Pada 25 Agustus 2025, Amerika Serikat mengumumkan penerapan tarif dan pembatasan ekspor yang menargetkan negara-negara dengan pajak digital yang dianggap diskriminatif terhadap perusahaan teknologi Amerika. Presiden Donald Trump menyatakan di platform Truth Social bahwa langkah ini merupakan respons terhadap tindakan yang merugikan perusahaan teknologi AS, dengan penekanan bahwa negara-negara yang memberlakukan pajak atau regulasi digital yang dianggapnya tidak adil akan menghadapi "tarif tambahan yang besar" serta pembatasan ekspor teknologi dan chip AS.
Langkah ini mencerminkan ketegangan yang meningkat dalam perdebatan global mengenai perpajakan digital dan regulasi teknologi, sebuah isu yang telah dibahas oleh OECD dan G20 sejak 2015 melalui program Base Erosion and Profit Shifting (BEPS).

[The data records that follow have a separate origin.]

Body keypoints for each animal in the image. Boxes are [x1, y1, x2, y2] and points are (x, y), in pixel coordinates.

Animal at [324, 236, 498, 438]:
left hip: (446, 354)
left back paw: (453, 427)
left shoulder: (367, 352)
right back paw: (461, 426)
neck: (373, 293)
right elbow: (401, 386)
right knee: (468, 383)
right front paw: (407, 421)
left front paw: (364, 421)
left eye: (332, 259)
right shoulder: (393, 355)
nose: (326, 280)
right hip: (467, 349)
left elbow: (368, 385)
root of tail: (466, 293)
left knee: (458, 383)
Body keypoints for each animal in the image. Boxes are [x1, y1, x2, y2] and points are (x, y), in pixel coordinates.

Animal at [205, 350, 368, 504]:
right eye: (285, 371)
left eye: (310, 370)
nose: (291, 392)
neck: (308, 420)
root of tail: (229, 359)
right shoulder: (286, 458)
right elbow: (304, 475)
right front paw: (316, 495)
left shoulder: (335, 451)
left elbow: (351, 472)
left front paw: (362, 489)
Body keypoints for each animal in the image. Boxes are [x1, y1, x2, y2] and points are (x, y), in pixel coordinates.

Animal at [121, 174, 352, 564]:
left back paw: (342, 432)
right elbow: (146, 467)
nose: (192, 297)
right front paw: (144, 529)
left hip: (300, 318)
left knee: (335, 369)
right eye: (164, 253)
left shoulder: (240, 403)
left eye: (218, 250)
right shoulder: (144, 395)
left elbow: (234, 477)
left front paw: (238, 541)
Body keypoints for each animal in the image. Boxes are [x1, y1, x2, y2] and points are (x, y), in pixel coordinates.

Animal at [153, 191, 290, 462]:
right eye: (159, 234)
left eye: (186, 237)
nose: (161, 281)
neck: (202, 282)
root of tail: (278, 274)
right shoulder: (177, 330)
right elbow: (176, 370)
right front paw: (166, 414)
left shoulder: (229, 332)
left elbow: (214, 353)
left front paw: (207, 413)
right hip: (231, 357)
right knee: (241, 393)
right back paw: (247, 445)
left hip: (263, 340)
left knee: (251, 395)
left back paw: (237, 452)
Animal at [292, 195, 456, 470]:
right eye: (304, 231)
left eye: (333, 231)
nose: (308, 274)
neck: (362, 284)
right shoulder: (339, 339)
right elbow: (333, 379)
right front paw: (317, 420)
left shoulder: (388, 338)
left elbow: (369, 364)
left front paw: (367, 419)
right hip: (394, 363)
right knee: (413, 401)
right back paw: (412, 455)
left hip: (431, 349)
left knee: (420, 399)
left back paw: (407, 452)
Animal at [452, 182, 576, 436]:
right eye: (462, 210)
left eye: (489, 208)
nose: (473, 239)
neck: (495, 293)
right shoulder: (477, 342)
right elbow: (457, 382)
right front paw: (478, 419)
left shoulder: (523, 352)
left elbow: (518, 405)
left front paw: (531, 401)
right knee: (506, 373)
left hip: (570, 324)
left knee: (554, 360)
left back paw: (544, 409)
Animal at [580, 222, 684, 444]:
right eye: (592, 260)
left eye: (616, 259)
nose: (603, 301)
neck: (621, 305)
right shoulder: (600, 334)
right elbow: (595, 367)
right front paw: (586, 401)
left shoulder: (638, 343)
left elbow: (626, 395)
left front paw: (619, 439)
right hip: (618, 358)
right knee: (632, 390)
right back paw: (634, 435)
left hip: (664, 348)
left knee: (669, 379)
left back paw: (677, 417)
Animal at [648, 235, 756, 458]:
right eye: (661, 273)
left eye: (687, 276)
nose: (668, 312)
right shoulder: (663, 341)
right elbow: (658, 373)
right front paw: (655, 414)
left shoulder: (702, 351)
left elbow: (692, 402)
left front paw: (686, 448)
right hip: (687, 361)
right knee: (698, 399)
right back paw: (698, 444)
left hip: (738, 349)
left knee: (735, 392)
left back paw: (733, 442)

Kebijakan tarif AS ini menciptakan ketidakpastian signifikan bagi pasar ekuitas, yang dampaknya terasa terutama pada saham-saham teknologi besar seperti Google dan Meta Platforms. Sejak awal 2025, sektor teknologi, khususnya saham perangkat keras dan semikonduktor, telah mengalami penurunan nilai yang lebih besar dibandingkan indeks pasar secara keseluruhan, sebagian disebabkan oleh rantai pasokan mereka yang sangat bergantung pada negara-negara di Asia Tenggara dan Tiongkok, yang kini menghadapi potensi gangguan akibat kebijakan tarif.
Tindakan Presiden Trump merupakan kelanjutan dari strategi perdagangan yang telah menggunakan tarif sebagai alat kebijakan utama. Uni Eropa, melalui Digital Markets Act (DMA) dan Digital Services Act (DSA), telah berupaya mengatur platform online besar untuk mencegah penyalahgunaan kekuatan pasar dan menetapkan aturan ketat untuk konten berbahaya. Namun, langkah-langkah regulasi ini dipandang oleh AS sebagai tindakan yang dirancang untuk merugikan atau mendiskriminasi teknologi Amerika.
Implikasi dari kebijakan ini meluas ke seluruh ekosistem teknologi global. Sektor IT di negara-negara seperti India, meskipun tidak secara langsung menjadi sasaran tarif AS, dapat merasakan dampak negatif melalui penurunan belanja teknologi dari klien AS yang menghadapi tekanan biaya. Ketidakpastian ini dapat menyebabkan pemotongan pekerjaan lebih lanjut, terutama dalam peran outsourcing tradisional, seiring perusahaan menyesuaikan diri dengan norma baru yang dibentuk oleh ketegangan perdagangan dan disrupsi digital. Situasi ini menyoroti perlunya pendekatan yang lebih terpadu dan harmonis dalam tata kelola ekonomi digital global, di mana inovasi dapat berkembang tanpa terhalang oleh hambatan perdagangan yang dapat merugikan semua pihak.